• _AUSGANGSTEXT_
━━━━━━━━━━━━━━━━
Nichts los. Und was macht eigentlich mein Gehirn gerade?

Das Gehirn ist kein passives Organ, das im Schädel sitzt und nichts tut, bis äußere Reize kommen, mit denen es sich beschäftigen könnte. Ganz im Gegenteil: Das Gehirn ist enorm aktiv, selbst wenn wir "abschalten" und sogar wenn wir anästhesiert werden. Diese Gehirnaktivität bei sensorischer Inaktivität und selbst bei ausgeschaltetem Bewusstsein (der sogenannte default mode*) ist erstaunlich, denn man könnte meinen, das Hirn hat doch gar nichts zu verarbeiten, im Koma nicht einmal Tagträume. Zwischen 60 und 80% des Energieverbrauchs unseres Gehirn gehen lediglich für dieses Hintergrundrauschen drauf. Nur 0,5 bis 1%, so wird geschätzt, werden hingegen für Verarbeitung spontaner Umweltreize benötigt. Übrigens benötigt das Gehirn insgesamt etwa 20% der im Körper zur Verfügung gestellten Energie.

Brain ventricles 4
Robert Fludd: Geist und Bewusstsein
Antizipation - das Gehirn als Raubtier
Mögliche Funktionen auf die dieses Hintergrundrauschen zurückgehen könnten, sind das Aufrechterhalten eines rezeptiven Zustands mit vorrätigen Informationen, um plötzliche Reize interpretieren zu können. Auch die ständige Bereitschaft, mögliche Umweltveränderungen vorhersagen zu können, könnte an solchem Energieverbrauch teilhaben. David Ingvar hat dazu den Begriff "Memory of the Future" geprägt: Erinnerung an die Zukunft. Wie ein Raubtier liegt das Gehirn ständig auf der Lauer und ist auf alle Eventualitäten vorbereitet.

Introspektion - das reichhaltige Innenleben
Eine weitere Funktion - allerdings nur, wenn wir nicht im Koma sind - könnte die der Introspektion sein, also das von akuten Ereignissen unabhängige Nachdenken über uns selbst. Es löst Konflikte und bringt Assoziationen und vorerst nicht im Zusammenhang stehende Gedanken und Ideen zusammen. Es ist dieses reiche innere Leben, das uns introvertierten Persönlichkeiten so wichtig ist. Das Hintergrundrauschen nimmt ab, wenn wir unter traumatischen Zuständen leiden. Das führt dazu, dass wir uns innerlich leer fühlen, abgestorben und abgestumpft.
━━━━━━━━━━━━━━━━
• _AUFGABENSTELLUNG_
Schreibe aus dem Text über die Gehirnaktivität im Ruhezustand den Abschnitt zwischen „Nichts los. Und“ und „Verfügung gestellten Energie.“ wortgetreu ab, beide Stellen eingeschlossen.
━━━━━━━━━━━━━━━━
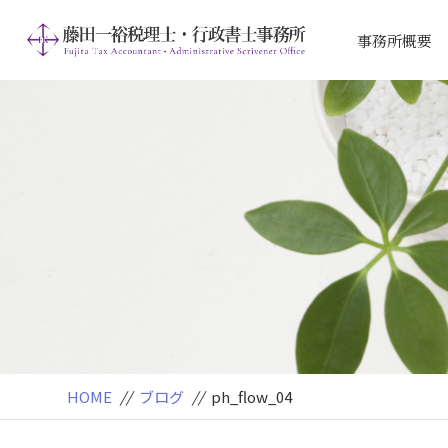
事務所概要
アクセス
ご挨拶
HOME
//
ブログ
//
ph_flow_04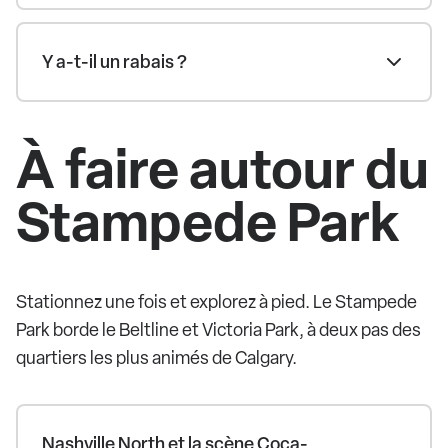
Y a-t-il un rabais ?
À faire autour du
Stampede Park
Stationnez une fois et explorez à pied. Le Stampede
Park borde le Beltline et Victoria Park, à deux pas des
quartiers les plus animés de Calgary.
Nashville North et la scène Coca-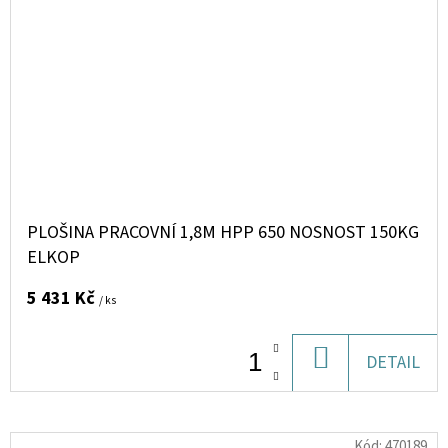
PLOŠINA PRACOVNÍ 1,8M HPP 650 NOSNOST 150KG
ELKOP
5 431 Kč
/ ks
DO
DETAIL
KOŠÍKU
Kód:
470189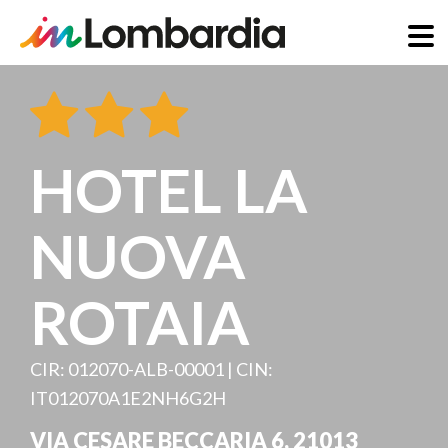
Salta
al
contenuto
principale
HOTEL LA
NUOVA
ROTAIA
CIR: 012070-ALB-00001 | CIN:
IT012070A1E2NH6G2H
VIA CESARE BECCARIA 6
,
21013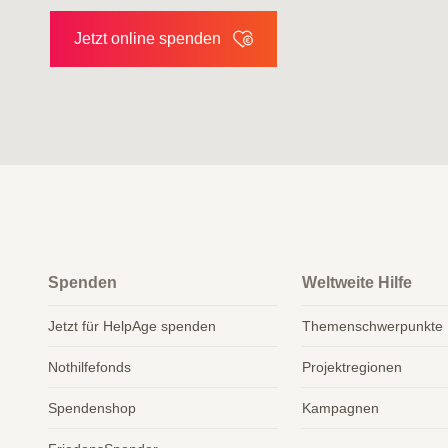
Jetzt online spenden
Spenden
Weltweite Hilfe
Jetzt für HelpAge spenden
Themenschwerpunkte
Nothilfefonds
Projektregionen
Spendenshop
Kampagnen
━━━━━━━━━━━━━━━━
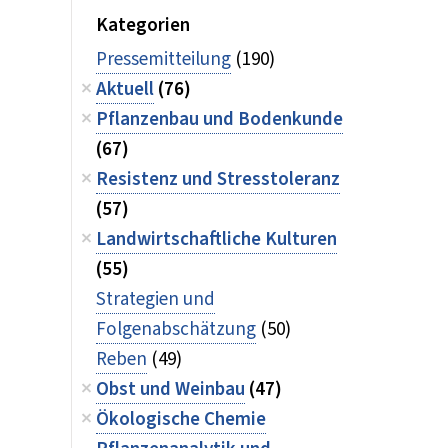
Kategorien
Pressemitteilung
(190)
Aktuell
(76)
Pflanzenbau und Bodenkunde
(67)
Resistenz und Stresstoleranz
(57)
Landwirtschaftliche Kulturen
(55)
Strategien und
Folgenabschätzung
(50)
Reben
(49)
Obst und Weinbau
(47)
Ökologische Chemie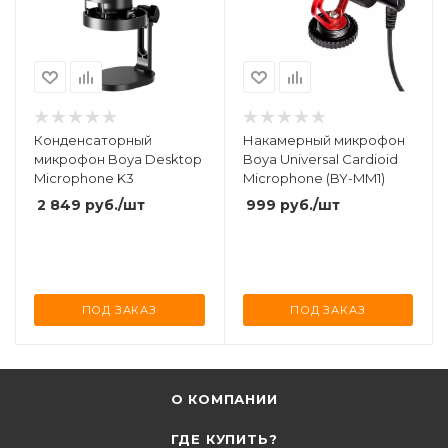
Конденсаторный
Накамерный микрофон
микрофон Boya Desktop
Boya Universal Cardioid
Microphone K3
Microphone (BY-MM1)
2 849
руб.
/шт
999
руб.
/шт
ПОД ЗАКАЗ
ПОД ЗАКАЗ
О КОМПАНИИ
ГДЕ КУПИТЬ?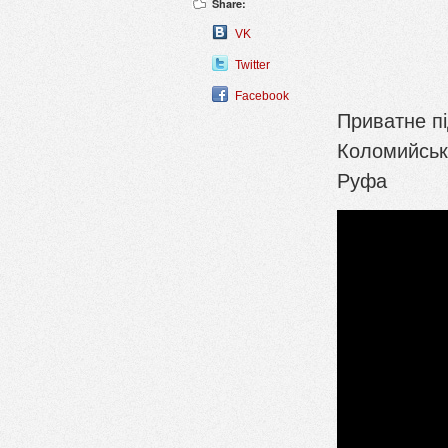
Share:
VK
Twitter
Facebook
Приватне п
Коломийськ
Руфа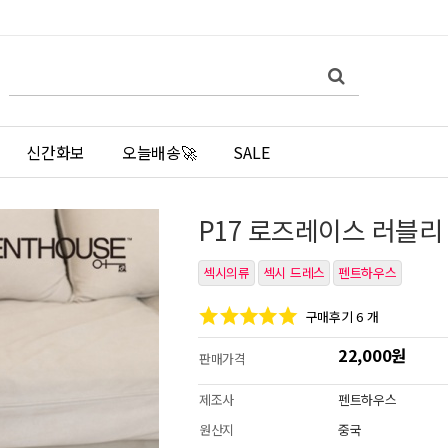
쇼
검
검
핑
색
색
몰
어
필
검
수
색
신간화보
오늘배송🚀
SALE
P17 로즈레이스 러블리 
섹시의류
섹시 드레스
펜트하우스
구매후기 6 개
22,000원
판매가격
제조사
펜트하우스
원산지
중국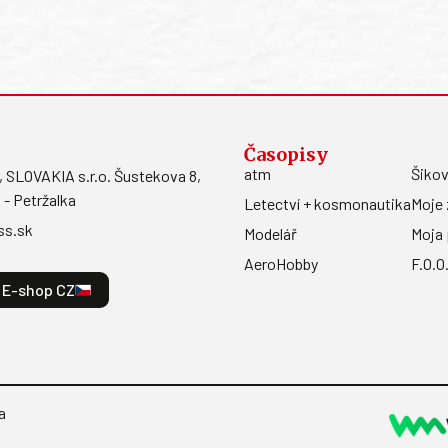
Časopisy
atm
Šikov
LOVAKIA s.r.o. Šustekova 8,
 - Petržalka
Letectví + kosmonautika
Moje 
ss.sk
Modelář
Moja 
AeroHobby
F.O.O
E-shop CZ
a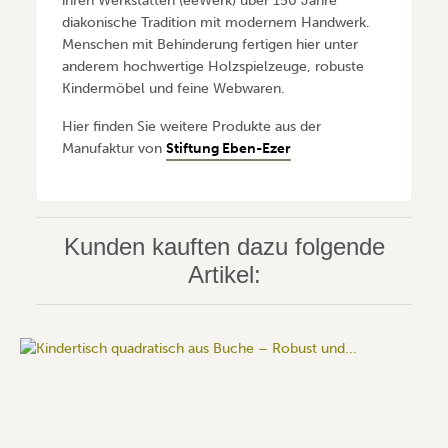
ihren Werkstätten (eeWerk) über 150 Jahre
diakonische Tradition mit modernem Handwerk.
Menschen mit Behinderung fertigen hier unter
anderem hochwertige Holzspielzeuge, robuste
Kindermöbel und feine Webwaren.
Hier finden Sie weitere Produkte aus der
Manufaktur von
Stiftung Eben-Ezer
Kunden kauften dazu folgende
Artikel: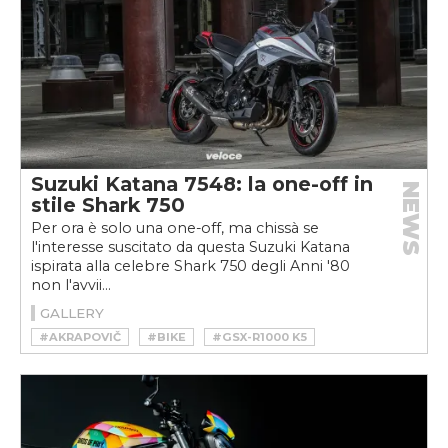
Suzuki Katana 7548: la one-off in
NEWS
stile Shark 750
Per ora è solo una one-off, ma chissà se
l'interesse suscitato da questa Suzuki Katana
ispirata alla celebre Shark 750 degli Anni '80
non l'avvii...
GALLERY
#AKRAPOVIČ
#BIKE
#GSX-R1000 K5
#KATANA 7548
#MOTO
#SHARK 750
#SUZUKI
━━━━━━━━━━━━━━━━
• _ERGEBNIS_
Nichts los. Und was macht eigentlich mein Gehirn gerade?

Das Gehirn ist kein passives Organ, das im Schädel sitzt und nichts tut, bis äußere Reize kommen, mit denen es sich beschäftigen könnte. Ganz im Gegenteil: Das Gehirn ist enorm aktiv, selbst wenn wir "abschalten" und sogar wenn wir anästhesiert werden. Diese Gehirnaktivität bei sensorischer Inaktivität und selbst bei ausgeschaltetem Bewusstsein (der sogenannte default mode*) ist erstaunlich, denn man könnte meinen, das Hirn hat doch gar nichts zu verarbeiten, im Koma nicht einmal Tagträume. Zwischen 60 und 80% des Energieverbrauchs unseres Gehirn gehen lediglich für dieses Hintergrundrauschen drauf. Nur 0,5 bis 1%, so wird geschätzt, werden hingegen für Verarbeitung spontaner Umweltreize benötigt. Übrigens benötigt das Gehirn insgesamt etwa 20% der im Körper zur Verfügung gestellten Energie.